W sierocińcu odbywają się wybory na sierotę roku; po krótkim głosowaniu wygrywa Małgosia. Wszyscy po kolei składają jej gratulacje, w końcu przyszła kolej Jasia, który po krótkim zastanowieniu powiedział:

- Gratulacje, rodzice pewnie pękają z dumy.

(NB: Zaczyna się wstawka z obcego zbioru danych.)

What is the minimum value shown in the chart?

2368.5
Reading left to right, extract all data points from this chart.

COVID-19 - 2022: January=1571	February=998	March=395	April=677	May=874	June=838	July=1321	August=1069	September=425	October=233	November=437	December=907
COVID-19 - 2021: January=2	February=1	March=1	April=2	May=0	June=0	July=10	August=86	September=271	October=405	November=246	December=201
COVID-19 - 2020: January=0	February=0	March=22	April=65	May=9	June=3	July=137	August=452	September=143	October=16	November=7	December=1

jasiu dlaczego spisz podczas lekcji?!?!
-nie spie prosze pani
-w takim razie powtórz co mowilam!!
-jasiu dlaczego spisz podczas lekcji

jasiu pyta taty:
-tato dlaczego ty masz biala skore, mama ma biala a ja mam czaerna?
-synku cziesz sie ze nie szczekasz, taka byla balanga

jasiu pyta mamy:
-mamusiu tatus ci kupil to nowe futro
-jasiu gdybym miala liczyc na natusia to by tez ciebie tu nie bylo

Przychodzi Jasio do domu z zakrwawionym nosem mama się pyta:
-Co się stało?
-W szkole czarodziej wyjmował mi z nosa pieniądze.
-To czemu ci krew z nosa leci?
-Bo koledzy po szkole szukali więcej! ;]

Jasiu szepcze tacie na ucho:
- Jak dasz mi dziesięć złotych, to powiem Ci, co mówi mamie pan listonosz jak jesteś w pracy.
Ojciec wyjmuje 10zł i daje synowi.
- I co, Jasiu? Co mówi?
- Mówi: "Dzień dobry. Poczta dla pani".;]

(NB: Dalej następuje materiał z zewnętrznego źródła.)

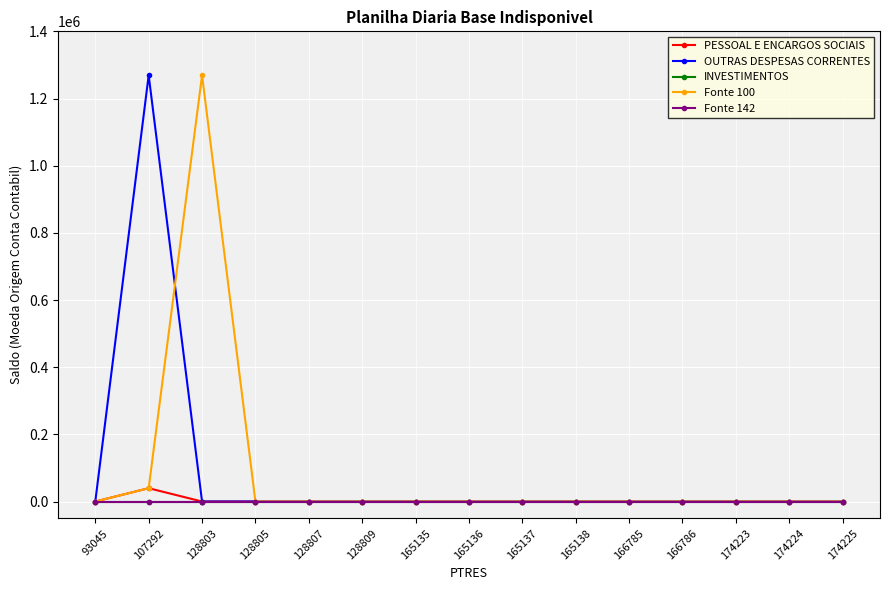

Reading left to right, transcribe all the data shown in this chart.

PESSOAL E ENCARGOS SOCIAIS: 93045=0	107292=39645	128803=0	128805=0	128807=0	128809=0	165135=0	165136=0	165137=0	165138=0	166785=0	166786=0	174223=0	174224=0	174225=0
OUTRAS DESPESAS CORRENTES: 93045=0	107292=1269053	128803=0	128805=0	128807=0	128809=0	165135=0	165136=0	165137=0	165138=0	166785=0	166786=0	174223=0	174224=0	174225=0
INVESTIMENTOS: 93045=0	107292=0	128803=0	128805=0	128807=0	128809=0	165135=0	165136=0	165137=0	165138=0	166785=0	166786=0	174223=0	174224=0	174225=0
Fonte 100: 93045=0	107292=39645	128803=1269053	128805=0	128807=0	128809=0	165135=0	165136=0	165137=0	165138=0	166785=0	166786=0	174223=0	174224=0	174225=0
Fonte 142: 93045=0	107292=0	128803=0	128805=0	128807=0	128809=0	165135=0	165136=0	165137=0	165138=0	166785=0	166786=0	174223=0	174224=0	174225=0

Za czasów komunizmu na lekcji plastyki pani kazała narysować prace pod tytułem "Lenin na wakacjach", minęło kilka minut, pani przechadza się po klasie i ogląda prace uczniów.
Podchodzi do Krzysia i ogląda plażę, piasek, a na piasku opalający się Lenin w okularach, pani mówi:
- No brawo Krzysiu, bardzo dobra praca.
Podchodzi do Marysi i ogląda góry, śnieg i Lenina ubranego w kombinezon narciarski jeżdżącego na nartach, pani mówi:
- No brawo Marysiu, bardzo dobra praca.
Podchodzi do Jasia i ogląda pokój w nim łóżko i kochająca się żona Lenina z premierem rosji, pani pyta się
- Jasiu dobrze, ale gdzie jest Lenin?
- Na wakacjach, proszę pani.

- Przeczytałeś trylogię Sienkiewicza?
- To trza było przeczytać?
- Tak, na dzisiaj.
- Kurna, a ja przepisałem...

Syn wrócił do domu z samymi dwójami na świadectwie.Ponieważ ojciec przez cały rok suszył mu głowę o oceny i czepiał się nauki, syn bał się jak diabli pokazać świadectwo. Ojciec jednak, zamiast rzucać gromy i lać paskiem, zaprosił syna na fotel. Syn usiadł niepewnie. Ojciec wyjął papierosy:
- Zapal synu...
- Tata, no co ty, ja nie palę...
- Pal, synu!
Zapalili. Po chwili ojciec otworzył barek i wyjął szkocką.
- Napij się, synu...
- Tata, daj spokój, ja nie pije...
- Pij, jak ojciec daje!
Napili się. Ojciec wyjął zza tapczanu Playboya.
- Masz, oglądaj...
- No nie, tata, nie wygłupiaj się...
- Oglądaj!!!
Siedzą, popijają, czas płynie leniwie. Syn już całkiem się wyluzował, sięgnął sam po papieroska, lekko szumi mu w głowie. Przerzuca kartki Playboya, zaciąga się z widoczną przyjemnością i wreszcie rzuca od niechcenia znad kolejnej rozkładówki:
- Kurna... tata... i kto to wszystko dupczy? No kto to wszystko dupczy?!
- Prymusi, synu, prymusi...

Pani w szkole pyta dzieci z czym wam się kojarzy zima?
Dzieci kolejno odpowiadają:
- z Mikołajem
-ze śniegiem
-ze świętami
Pani ciągnie dalej temat, w końcu pyta Jasia:
- Jasiu, a tobie z czym kojarzy się zima?
-No ze śnieżkami, bałwanem...
Pani dalej dopytuje chłopca...
-No i co jeszcze Jasiu?
-No wilki się na lodzie piep***rzą.
-Jasiu tak nie można!
- No nie można bo im się łapy rozjeżdżają!

Mama do Jasia:
- I czego się dowiedziałeś w szkole?
- Że koledzy dostają większe kieszonkowe ode mnie.

Przedszkolak pyta Jasia:
- Co dostałeś na gwiazdkę?
- Trąbkę.
- Mówiłeś, że dostaniesz coś lepszego.
- To super prezent, dzięki niej zarabiam codziennie 1 zł.
- W jaki sposób?
- Tata mi daje, żebym przestał trąbić.